Jeremy Rifkin über den Kapitalismus: „Der Markt funktioniert nicht mehr“
Maschinen ersetzten Arbeitnehmer und das Auto druckt man sich einfach aus: Der US-Soziologe Jeremy Rifkin sagt das Ende des Kapitalismus voraus.
taz: Herr Rifkin, der Kapitalismus ist bald vorbei, schreiben Sie in Ihrem neuen Buch. Ist das Ihrer Ansicht nach wirklich eine zwingende Konsequenz der Geschichte?
Jeremy Rifkin: Wir stehen momentan noch am Anfang eines neuen ökonomischen Paradigmas. Die Energienetze, ein von Algorithmen betriebenes Transportnetz und die Kommunikationsnetze verschmelzen zu einem Internet der Dinge: natürliche Ressourcen, industrielle Produktion, Recyclingströme, Wohnräume, Büros, Geschäfte, Fahrzeuge, sogar Menschen werden mit Sensoren versehen und alles wird in ein globales Netz eingespeist. Das ermöglicht die Sharing Economy, also die Teil- und Tauschwirtschaft, sowie die Ökonomie der kollaborativen Gemeingüter. Das ist ein bemerkenswertes historisches Ereignis. Bis Mitte des 21. Jahrhunderts hat sich der Kapitalismus transformiert.
Das müssen Sie erklären.
Es gibt im Kapitalismus einen tiefen Widerspruch im System selbst: Eigentlich versuchen alle ständig, ihre Grenzkosten zu senken – also den Preis, der für die Produktion einer zusätzlichen Mengeneinheit eines Produktes gezahlt werden muss. Deshalb suchen wir ständig nach Technologien, die unsere Produktivität erhöhen. So werden unsere Dienstleistungen und Produkte billiger und Investoren machen Profite. Doch niemand hat mit einer Technologie gerechnet, die die Grenzkosten auf fast null drückt … Sie können ein zusätzliches E-Book fast ohne Kosten verkaufen. Damit hat die unsichtbare Hand des Markts ihren Triumph erreicht. Die Produktivität hat ein Optimum erreicht. So lässt sich aber kein Wettbewerbsvorteil mehr erzielen. Profit und damit der Lebenssaft des Kapitalismus bleiben aus. Der Markt funktioniert nicht mehr.
Sie erklären das mit einem Beispiel, das jeder kennt: Eine digitale Kopie eines Liedes, eines E-Books oder eines Films kostet fast nichts zusätzlich. Was folgt daraus für Autos? Für Smartphones? Arbeit und Rohstoffe werden immer Kostenfaktoren bleiben.

Datenauszug
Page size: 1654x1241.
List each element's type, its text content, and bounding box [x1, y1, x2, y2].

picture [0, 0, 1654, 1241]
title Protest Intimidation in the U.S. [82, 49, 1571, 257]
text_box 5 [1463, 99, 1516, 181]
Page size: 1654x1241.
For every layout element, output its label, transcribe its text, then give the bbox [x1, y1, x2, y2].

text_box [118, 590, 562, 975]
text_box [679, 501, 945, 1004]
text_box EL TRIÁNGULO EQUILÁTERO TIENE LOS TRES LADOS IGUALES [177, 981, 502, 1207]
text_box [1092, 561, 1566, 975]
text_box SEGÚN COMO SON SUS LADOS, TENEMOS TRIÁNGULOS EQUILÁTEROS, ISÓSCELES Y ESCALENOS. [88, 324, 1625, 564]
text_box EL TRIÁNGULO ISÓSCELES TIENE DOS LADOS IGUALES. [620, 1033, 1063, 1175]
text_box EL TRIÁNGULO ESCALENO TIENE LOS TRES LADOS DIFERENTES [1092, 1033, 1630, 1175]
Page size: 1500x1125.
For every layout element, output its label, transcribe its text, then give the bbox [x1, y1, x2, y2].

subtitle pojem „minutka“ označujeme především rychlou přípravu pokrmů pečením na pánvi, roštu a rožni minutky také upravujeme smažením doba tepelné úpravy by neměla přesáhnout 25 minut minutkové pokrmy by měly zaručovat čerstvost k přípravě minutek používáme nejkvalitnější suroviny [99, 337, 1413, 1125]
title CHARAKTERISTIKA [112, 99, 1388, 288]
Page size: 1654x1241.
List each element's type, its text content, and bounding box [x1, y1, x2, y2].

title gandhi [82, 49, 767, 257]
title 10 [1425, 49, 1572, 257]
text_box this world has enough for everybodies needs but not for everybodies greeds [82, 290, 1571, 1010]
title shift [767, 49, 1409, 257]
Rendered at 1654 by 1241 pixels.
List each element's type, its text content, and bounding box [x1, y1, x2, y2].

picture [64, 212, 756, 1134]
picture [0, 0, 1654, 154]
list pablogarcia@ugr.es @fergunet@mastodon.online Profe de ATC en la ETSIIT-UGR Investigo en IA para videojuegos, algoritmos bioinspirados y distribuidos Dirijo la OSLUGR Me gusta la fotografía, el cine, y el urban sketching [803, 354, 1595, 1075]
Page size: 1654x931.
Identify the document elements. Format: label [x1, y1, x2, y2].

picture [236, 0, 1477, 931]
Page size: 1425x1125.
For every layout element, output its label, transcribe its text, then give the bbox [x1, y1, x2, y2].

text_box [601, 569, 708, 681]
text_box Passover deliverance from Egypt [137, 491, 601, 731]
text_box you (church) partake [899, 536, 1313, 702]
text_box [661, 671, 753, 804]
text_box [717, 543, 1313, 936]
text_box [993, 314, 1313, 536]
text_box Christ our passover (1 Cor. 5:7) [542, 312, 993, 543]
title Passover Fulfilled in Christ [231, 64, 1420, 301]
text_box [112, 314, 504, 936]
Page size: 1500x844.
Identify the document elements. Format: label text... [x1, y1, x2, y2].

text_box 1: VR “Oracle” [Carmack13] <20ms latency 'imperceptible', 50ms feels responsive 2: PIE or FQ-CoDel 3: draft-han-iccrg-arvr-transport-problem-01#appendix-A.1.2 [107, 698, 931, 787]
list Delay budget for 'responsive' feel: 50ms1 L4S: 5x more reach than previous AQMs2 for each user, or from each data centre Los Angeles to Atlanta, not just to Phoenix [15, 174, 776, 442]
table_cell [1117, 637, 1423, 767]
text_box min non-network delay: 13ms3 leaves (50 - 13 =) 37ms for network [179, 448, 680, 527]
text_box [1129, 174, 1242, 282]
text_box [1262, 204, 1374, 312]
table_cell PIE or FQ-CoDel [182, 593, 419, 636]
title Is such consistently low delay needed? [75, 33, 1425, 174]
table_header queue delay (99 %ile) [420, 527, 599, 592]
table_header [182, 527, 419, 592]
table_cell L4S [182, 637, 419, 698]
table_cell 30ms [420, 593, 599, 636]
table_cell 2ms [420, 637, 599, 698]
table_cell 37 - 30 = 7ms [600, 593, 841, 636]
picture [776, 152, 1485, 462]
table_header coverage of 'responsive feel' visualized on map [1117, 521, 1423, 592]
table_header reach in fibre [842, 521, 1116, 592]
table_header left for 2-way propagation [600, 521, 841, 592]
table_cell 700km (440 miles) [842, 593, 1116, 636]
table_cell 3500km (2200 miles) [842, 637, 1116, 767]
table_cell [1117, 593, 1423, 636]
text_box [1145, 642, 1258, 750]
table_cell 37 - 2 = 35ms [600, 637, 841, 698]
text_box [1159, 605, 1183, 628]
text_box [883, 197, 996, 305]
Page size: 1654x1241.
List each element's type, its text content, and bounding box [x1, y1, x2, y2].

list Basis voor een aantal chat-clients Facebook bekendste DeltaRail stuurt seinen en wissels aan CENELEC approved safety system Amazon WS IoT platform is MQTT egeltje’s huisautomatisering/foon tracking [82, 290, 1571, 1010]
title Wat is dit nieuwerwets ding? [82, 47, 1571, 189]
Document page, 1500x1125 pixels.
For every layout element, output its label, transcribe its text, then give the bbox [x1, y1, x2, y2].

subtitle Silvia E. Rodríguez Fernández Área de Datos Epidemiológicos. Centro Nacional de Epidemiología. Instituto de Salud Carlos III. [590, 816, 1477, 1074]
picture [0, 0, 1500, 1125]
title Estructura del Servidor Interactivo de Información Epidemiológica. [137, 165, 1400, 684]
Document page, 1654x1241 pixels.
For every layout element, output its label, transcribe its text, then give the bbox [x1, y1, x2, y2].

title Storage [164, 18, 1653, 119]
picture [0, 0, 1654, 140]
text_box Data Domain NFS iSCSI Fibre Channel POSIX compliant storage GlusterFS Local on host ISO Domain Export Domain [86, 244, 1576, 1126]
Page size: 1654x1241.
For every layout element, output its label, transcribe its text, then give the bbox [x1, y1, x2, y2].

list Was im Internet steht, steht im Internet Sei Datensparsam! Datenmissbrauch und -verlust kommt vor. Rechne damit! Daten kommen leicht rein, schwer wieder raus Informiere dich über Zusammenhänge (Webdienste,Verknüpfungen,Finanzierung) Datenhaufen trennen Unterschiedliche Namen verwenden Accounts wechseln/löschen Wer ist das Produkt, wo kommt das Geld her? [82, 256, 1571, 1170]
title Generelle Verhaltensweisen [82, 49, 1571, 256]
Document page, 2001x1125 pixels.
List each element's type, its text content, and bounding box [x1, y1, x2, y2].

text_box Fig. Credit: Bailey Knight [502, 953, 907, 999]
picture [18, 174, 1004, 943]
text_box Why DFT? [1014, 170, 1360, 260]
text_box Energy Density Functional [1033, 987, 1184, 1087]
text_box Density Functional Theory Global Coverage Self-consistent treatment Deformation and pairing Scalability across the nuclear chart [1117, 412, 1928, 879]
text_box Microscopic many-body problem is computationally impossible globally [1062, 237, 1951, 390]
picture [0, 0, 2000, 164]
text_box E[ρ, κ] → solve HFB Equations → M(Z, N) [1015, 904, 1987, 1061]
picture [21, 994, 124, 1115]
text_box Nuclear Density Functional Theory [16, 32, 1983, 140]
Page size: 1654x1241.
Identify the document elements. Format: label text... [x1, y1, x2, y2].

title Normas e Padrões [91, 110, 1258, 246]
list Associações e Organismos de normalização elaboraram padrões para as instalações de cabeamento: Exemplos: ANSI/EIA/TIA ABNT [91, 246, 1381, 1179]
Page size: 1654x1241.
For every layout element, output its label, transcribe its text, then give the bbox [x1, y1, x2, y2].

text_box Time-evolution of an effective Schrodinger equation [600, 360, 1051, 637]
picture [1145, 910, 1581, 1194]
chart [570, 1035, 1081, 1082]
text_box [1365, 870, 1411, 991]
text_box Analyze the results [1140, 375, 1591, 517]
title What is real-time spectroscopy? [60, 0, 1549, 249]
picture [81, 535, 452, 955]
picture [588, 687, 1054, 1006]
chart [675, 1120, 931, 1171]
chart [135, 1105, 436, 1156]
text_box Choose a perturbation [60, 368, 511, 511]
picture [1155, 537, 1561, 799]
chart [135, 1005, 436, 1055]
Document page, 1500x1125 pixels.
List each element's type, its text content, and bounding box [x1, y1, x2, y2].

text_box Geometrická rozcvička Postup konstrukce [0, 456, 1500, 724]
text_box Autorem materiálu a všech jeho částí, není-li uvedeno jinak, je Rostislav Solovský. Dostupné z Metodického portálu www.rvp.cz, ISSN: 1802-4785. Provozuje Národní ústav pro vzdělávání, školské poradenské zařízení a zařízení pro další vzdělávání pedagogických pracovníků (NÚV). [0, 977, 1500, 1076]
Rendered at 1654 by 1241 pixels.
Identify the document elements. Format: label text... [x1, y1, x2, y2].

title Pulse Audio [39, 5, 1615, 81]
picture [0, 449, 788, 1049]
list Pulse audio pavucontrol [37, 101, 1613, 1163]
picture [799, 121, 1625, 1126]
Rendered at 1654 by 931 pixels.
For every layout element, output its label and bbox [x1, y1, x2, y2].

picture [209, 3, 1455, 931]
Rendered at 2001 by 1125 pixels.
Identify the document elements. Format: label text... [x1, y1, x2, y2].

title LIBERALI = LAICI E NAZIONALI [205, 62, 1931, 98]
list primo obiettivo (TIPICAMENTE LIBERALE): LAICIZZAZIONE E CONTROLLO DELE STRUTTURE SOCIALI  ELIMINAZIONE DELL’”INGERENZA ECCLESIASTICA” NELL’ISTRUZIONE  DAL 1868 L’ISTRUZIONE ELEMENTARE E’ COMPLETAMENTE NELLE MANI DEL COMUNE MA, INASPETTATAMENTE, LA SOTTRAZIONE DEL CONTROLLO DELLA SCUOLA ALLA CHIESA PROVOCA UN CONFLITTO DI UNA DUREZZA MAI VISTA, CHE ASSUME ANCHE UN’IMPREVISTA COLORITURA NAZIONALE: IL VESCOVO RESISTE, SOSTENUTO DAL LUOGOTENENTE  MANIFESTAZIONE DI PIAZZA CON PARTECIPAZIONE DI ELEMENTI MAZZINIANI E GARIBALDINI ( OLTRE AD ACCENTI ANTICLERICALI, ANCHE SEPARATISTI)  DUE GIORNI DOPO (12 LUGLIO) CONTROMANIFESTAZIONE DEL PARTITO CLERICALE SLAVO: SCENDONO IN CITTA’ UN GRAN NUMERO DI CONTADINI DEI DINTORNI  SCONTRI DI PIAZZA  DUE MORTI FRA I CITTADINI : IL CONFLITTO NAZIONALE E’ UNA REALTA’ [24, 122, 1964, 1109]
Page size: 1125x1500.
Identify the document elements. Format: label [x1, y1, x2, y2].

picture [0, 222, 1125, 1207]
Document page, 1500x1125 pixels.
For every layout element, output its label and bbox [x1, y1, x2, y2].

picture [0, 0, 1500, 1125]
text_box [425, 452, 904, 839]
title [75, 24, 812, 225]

Aufgaben
#1 Welche drei Netze verschmelzen laut dem Interview zu einem Internet der Dinge?
#2 Ersetze in den Datensätzen ab ihrem Anfang bis einschließlich der Zeile mit "text_box 5 [1463, 99, 1516, 181]" den Ausdruck "bounding box" durch "bbox" und gib nur diese Zeilen sonst unverändert wieder.
Das Interview und die Datensätze haben nichts miteinander zu tun.

Lösungen
#1 Die Energienetze, ein von Algorithmen betriebenes Transportnetz und die Kommunikationsnetze.

#2
Page size: 1654x1241.
List each element's type, its text content, and bbox [x1, y1, x2, y2].

picture [0, 0, 1654, 1241]
title Protest Intimidation in the U.S. [82, 49, 1571, 257]
text_box 5 [1463, 99, 1516, 181]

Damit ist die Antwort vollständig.